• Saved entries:
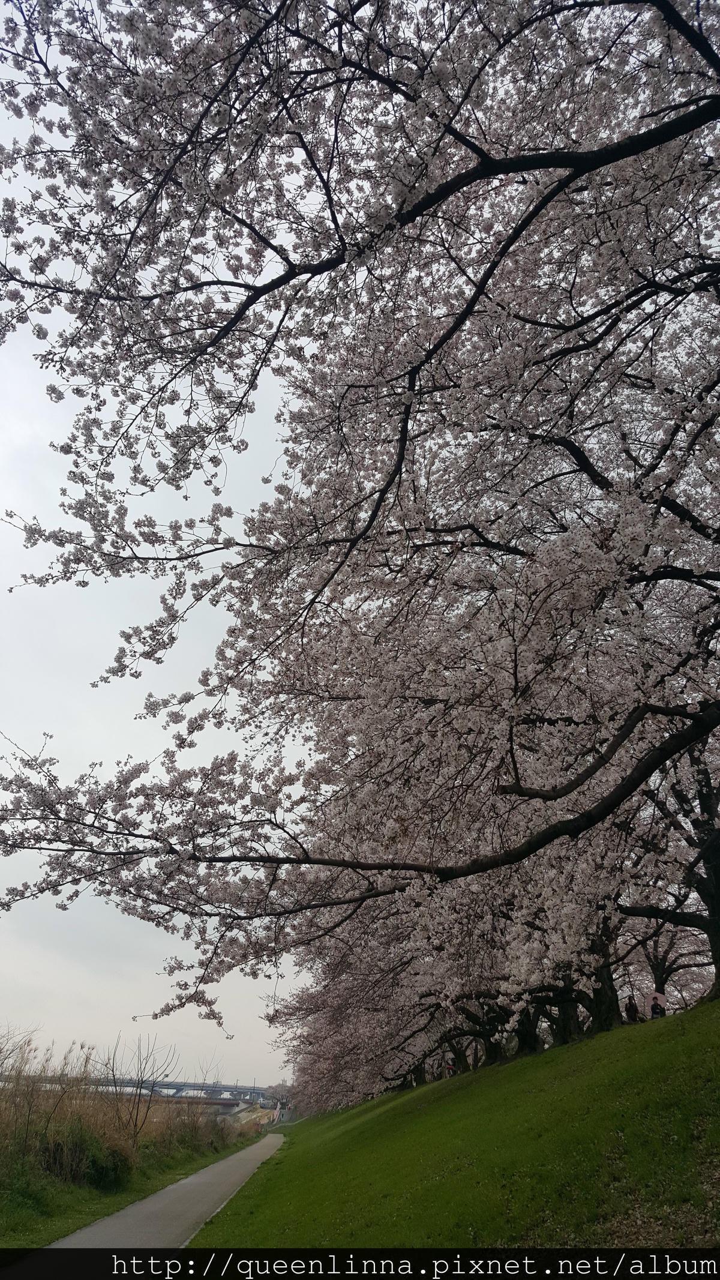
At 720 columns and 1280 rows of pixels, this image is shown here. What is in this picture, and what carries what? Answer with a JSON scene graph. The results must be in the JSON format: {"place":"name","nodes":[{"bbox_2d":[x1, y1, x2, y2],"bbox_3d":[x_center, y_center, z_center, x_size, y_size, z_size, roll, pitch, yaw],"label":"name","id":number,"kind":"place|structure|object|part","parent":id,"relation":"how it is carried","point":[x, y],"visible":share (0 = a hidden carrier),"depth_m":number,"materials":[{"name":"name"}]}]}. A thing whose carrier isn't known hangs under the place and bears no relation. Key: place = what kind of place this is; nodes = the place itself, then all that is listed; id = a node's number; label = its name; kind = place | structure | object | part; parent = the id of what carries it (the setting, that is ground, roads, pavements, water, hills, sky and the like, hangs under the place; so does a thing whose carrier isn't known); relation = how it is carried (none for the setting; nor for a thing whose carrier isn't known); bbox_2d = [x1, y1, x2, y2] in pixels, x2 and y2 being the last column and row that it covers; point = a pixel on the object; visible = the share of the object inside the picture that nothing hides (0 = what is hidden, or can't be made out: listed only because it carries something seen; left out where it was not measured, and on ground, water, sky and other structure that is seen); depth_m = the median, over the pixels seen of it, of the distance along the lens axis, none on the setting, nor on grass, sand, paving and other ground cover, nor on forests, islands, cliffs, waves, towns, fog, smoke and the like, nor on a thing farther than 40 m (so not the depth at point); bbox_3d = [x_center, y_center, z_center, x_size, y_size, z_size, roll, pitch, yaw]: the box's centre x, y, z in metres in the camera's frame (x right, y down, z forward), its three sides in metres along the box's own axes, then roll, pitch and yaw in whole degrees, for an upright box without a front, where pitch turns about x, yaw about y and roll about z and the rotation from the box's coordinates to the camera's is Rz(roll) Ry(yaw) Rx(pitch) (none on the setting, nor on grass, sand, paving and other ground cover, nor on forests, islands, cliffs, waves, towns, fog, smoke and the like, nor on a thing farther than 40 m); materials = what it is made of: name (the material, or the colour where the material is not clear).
{"place":"outdoors","nodes":[
{"label":"outdoors","id":0,"kind":"place"},
{"bbox_2d":[0,1129,252,1253],"label":"grass verge","id":1,"kind":"structure","parent":0,"point":[26,1216],"materials":[{"name":"green plant"}]},
{"bbox_2d":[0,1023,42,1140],"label":"bare shrub","id":2,"kind":"object","parent":1,"relation":"on","point":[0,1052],"visible":0.98,"depth_m":13.41,"materials":[{"name":"plant"}]},
{"bbox_2d":[0,1034,135,1181],"label":"tall grass","id":3,"kind":"structure","parent":1,"relation":"on","point":[76,1114],"materials":[{"name":"plant"}]},
{"bbox_2d":[24,1119,133,1188],"bbox_3d":[-3.748,6.945,12.764,1.442,0.845,1.505,0,-26,1],"label":"shrub","id":4,"kind":"object","parent":1,"relation":"on","point":[99,1169],"visible":0.73,"depth_m":12.50,"materials":[{"name":"green plant"}]},
{"bbox_2d":[104,1033,181,1147],"bbox_3d":[-4.625,9.460,19.724,1.785,2.430,1.772,-20,-33,36],"label":"bare shrub","id":5,"kind":"object","parent":1,"relation":"on","point":[135,1123],"visible":0.93,"depth_m":19.66,"materials":[{"name":"plant"}]},
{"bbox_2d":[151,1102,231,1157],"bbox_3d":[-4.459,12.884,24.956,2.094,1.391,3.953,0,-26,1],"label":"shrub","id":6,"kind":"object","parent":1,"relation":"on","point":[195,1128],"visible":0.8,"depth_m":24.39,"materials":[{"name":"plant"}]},
{"bbox_2d":[2,1070,273,1105],"label":"bridge","id":7,"kind":"structure","parent":0,"point":[165,1084],"materials":[{"name":"grey"}]},
{"bbox_2d":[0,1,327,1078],"label":"sky","id":8,"kind":"structure","parent":0,"point":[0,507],"materials":[{"name":"white"}]},
{"bbox_2d":[43,1127,285,1252],"label":"paved path","id":9,"kind":"structure","parent":0,"point":[191,1179],"materials":[{"name":"grey asphalt"}]},
{"bbox_2d":[226,1101,279,1132],"label":"embankment","id":10,"kind":"structure","parent":0,"point":[250,1117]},
{"bbox_2d":[192,996,719,1260],"label":"grassy slope","id":11,"kind":"structure","parent":0,"point":[270,1179],"materials":[{"name":"green plant"}]},
{"bbox_2d":[1,0,719,1011],"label":"cherry tree","id":12,"kind":"object","parent":11,"relation":"on","point":[462,177],"visible":0.98,"depth_m":6.72,"materials":[{"name":"plant"}]},
{"bbox_2d":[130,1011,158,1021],"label":"branch","id":13,"kind":"object","parent":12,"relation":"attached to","point":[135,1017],"visible":0.83,"depth_m":25.44,"materials":[{"name":"brown wood"}]},
{"label":"trunk","id":14,"kind":"part","parent":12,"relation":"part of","materials":[{"name":"brown wood"}]},
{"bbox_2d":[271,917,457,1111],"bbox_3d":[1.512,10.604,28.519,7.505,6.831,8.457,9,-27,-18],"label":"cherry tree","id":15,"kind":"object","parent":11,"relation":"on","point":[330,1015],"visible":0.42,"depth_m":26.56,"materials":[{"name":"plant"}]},
{"bbox_2d":[444,1056,456,1075],"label":"person","id":16,"kind":"object","parent":11,"relation":"on","point":[451,1068],"visible":0.61,"depth_m":22.84},
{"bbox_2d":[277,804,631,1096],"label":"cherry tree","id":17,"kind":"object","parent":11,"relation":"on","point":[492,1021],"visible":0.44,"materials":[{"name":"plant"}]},
{"bbox_2d":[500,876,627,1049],"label":"cherry tree","id":18,"kind":"object","parent":11,"relation":"on","point":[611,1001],"visible":0.41,"depth_m":15.08,"materials":[{"name":"plant"}]},
{"bbox_2d":[623,995,639,1022],"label":"person","id":19,"kind":"object","parent":11,"relation":"on","point":[629,1005],"visible":0.81,"depth_m":18.90},
{"bbox_2d":[649,991,666,1017],"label":"person","id":20,"kind":"object","parent":11,"relation":"on","point":[655,1005],"visible":0.68,"depth_m":18.38},
{"bbox_2d":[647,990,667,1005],"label":"umbrella","id":21,"kind":"object","parent":20,"relation":"in","point":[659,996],"visible":0.77,"depth_m":18.25,"materials":[{"name":"fabric"}]},
{"bbox_2d":[621,904,711,1003],"bbox_3d":[7.324,7.247,23.103,3.755,4.280,3.999,17,-30,-31],"label":"cherry tree","id":22,"kind":"object","parent":11,"relation":"on","point":[657,956],"visible":0.41,"depth_m":22.63,"materials":[{"name":"brown plant"}]},
{"bbox_2d":[621,729,719,1006],"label":"cherry tree","id":23,"kind":"object","parent":11,"relation":"on","point":[719,878],"visible":0.6,"depth_m":13.24,"materials":[{"name":"brown plant"}]},
{"label":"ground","id":24,"kind":"structure","parent":0},
{"bbox_2d":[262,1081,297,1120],"label":"tree","id":25,"kind":"object","parent":24,"relation":"on","point":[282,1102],"visible":0.53,"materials":[{"name":"plant"}]}
]}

• Requirement: Each record is to be written out exactly. No picture goes in.

• Task result:
At 720 columns and 1280 rows of pixels, this image is shown here. What is in this picture, and what carries what? Answer with a JSON scene graph. The results must be in the JSON format: {"place":"name","nodes":[{"bbox_2d":[x1, y1, x2, y2],"bbox_3d":[x_center, y_center, z_center, x_size, y_size, z_size, roll, pitch, yaw],"label":"name","id":number,"kind":"place|structure|object|part","parent":id,"relation":"how it is carried","point":[x, y],"visible":share (0 = a hidden carrier),"depth_m":number,"materials":[{"name":"name"}]}]}. A thing whose carrier isn't known hangs under the place and bears no relation. Key: place = what kind of place this is; nodes = the place itself, then all that is listed; id = a node's number; label = its name; kind = place | structure | object | part; parent = the id of what carries it (the setting, that is ground, roads, pavements, water, hills, sky and the like, hangs under the place; so does a thing whose carrier isn't known); relation = how it is carried (none for the setting; nor for a thing whose carrier isn't known); bbox_2d = [x1, y1, x2, y2] in pixels, x2 and y2 being the last column and row that it covers; point = a pixel on the object; visible = the share of the object inside the picture that nothing hides (0 = what is hidden, or can't be made out: listed only because it carries something seen; left out where it was not measured, and on ground, water, sky and other structure that is seen); depth_m = the median, over the pixels seen of it, of the distance along the lens axis, none on the setting, nor on grass, sand, paving and other ground cover, nor on forests, islands, cliffs, waves, towns, fog, smoke and the like, nor on a thing farther than 40 m (so not the depth at point); bbox_3d = [x_center, y_center, z_center, x_size, y_size, z_size, roll, pitch, yaw]: the box's centre x, y, z in metres in the camera's frame (x right, y down, z forward), its three sides in metres along the box's own axes, then roll, pitch and yaw in whole degrees, for an upright box without a front, where pitch turns about x, yaw about y and roll about z and the rotation from the box's coordinates to the camera's is Rz(roll) Ry(yaw) Rx(pitch) (none on the setting, nor on grass, sand, paving and other ground cover, nor on forests, islands, cliffs, waves, towns, fog, smoke and the like, nor on a thing farther than 40 m); materials = what it is made of: name (the material, or the colour where the material is not clear).
{"place":"outdoors","nodes":[
{"label":"outdoors","id":0,"kind":"place"},
{"bbox_2d":[0,1129,252,1253],"label":"grass verge","id":1,"kind":"structure","parent":0,"point":[26,1216],"materials":[{"name":"green plant"}]},
{"bbox_2d":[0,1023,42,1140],"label":"bare shrub","id":2,"kind":"object","parent":1,"relation":"on","point":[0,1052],"visible":0.98,"depth_m":13.41,"materials":[{"name":"plant"}]},
{"bbox_2d":[0,1034,135,1181],"label":"tall grass","id":3,"kind":"structure","parent":1,"relation":"on","point":[76,1114],"materials":[{"name":"plant"}]},
{"bbox_2d":[24,1119,133,1188],"bbox_3d":[-3.748,6.945,12.764,1.442,0.845,1.505,0,-26,1],"label":"shrub","id":4,"kind":"object","parent":1,"relation":"on","point":[99,1169],"visible":0.73,"depth_m":12.50,"materials":[{"name":"green plant"}]},
{"bbox_2d":[104,1033,181,1147],"bbox_3d":[-4.625,9.460,19.724,1.785,2.430,1.772,-20,-33,36],"label":"bare shrub","id":5,"kind":"object","parent":1,"relation":"on","point":[135,1123],"visible":0.93,"depth_m":19.66,"materials":[{"name":"plant"}]},
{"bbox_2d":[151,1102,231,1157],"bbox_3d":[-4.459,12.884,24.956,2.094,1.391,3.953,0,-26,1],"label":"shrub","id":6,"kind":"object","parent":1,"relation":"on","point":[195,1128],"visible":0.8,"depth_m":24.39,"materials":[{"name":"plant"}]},
{"bbox_2d":[2,1070,273,1105],"label":"bridge","id":7,"kind":"structure","parent":0,"point":[165,1084],"materials":[{"name":"grey"}]},
{"bbox_2d":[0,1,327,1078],"label":"sky","id":8,"kind":"structure","parent":0,"point":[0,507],"materials":[{"name":"white"}]},
{"bbox_2d":[43,1127,285,1252],"label":"paved path","id":9,"kind":"structure","parent":0,"point":[191,1179],"materials":[{"name":"grey asphalt"}]},
{"bbox_2d":[226,1101,279,1132],"label":"embankment","id":10,"kind":"structure","parent":0,"point":[250,1117]},
{"bbox_2d":[192,996,719,1260],"label":"grassy slope","id":11,"kind":"structure","parent":0,"point":[270,1179],"materials":[{"name":"green plant"}]},
{"bbox_2d":[1,0,719,1011],"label":"cherry tree","id":12,"kind":"object","parent":11,"relation":"on","point":[462,177],"visible":0.98,"depth_m":6.72,"materials":[{"name":"plant"}]},
{"bbox_2d":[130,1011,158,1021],"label":"branch","id":13,"kind":"object","parent":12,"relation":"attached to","point":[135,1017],"visible":0.83,"depth_m":25.44,"materials":[{"name":"brown wood"}]},
{"label":"trunk","id":14,"kind":"part","parent":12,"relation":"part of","materials":[{"name":"brown wood"}]},
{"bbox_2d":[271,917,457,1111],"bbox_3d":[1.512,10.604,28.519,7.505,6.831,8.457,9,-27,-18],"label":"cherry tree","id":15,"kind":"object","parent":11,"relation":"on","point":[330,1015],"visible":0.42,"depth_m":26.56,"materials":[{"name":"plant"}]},
{"bbox_2d":[444,1056,456,1075],"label":"person","id":16,"kind":"object","parent":11,"relation":"on","point":[451,1068],"visible":0.61,"depth_m":22.84},
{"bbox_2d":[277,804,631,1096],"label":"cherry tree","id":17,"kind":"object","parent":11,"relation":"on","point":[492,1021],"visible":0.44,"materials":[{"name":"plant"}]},
{"bbox_2d":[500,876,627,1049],"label":"cherry tree","id":18,"kind":"object","parent":11,"relation":"on","point":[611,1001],"visible":0.41,"depth_m":15.08,"materials":[{"name":"plant"}]},
{"bbox_2d":[623,995,639,1022],"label":"person","id":19,"kind":"object","parent":11,"relation":"on","point":[629,1005],"visible":0.81,"depth_m":18.90},
{"bbox_2d":[649,991,666,1017],"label":"person","id":20,"kind":"object","parent":11,"relation":"on","point":[655,1005],"visible":0.68,"depth_m":18.38},
{"bbox_2d":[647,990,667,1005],"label":"umbrella","id":21,"kind":"object","parent":20,"relation":"in","point":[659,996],"visible":0.77,"depth_m":18.25,"materials":[{"name":"fabric"}]},
{"bbox_2d":[621,904,711,1003],"bbox_3d":[7.324,7.247,23.103,3.755,4.280,3.999,17,-30,-31],"label":"cherry tree","id":22,"kind":"object","parent":11,"relation":"on","point":[657,956],"visible":0.41,"depth_m":22.63,"materials":[{"name":"brown plant"}]},
{"bbox_2d":[621,729,719,1006],"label":"cherry tree","id":23,"kind":"object","parent":11,"relation":"on","point":[719,878],"visible":0.6,"depth_m":13.24,"materials":[{"name":"brown plant"}]},
{"label":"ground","id":24,"kind":"structure","parent":0},
{"bbox_2d":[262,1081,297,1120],"label":"tree","id":25,"kind":"object","parent":24,"relation":"on","point":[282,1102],"visible":0.53,"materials":[{"name":"plant"}]}
]}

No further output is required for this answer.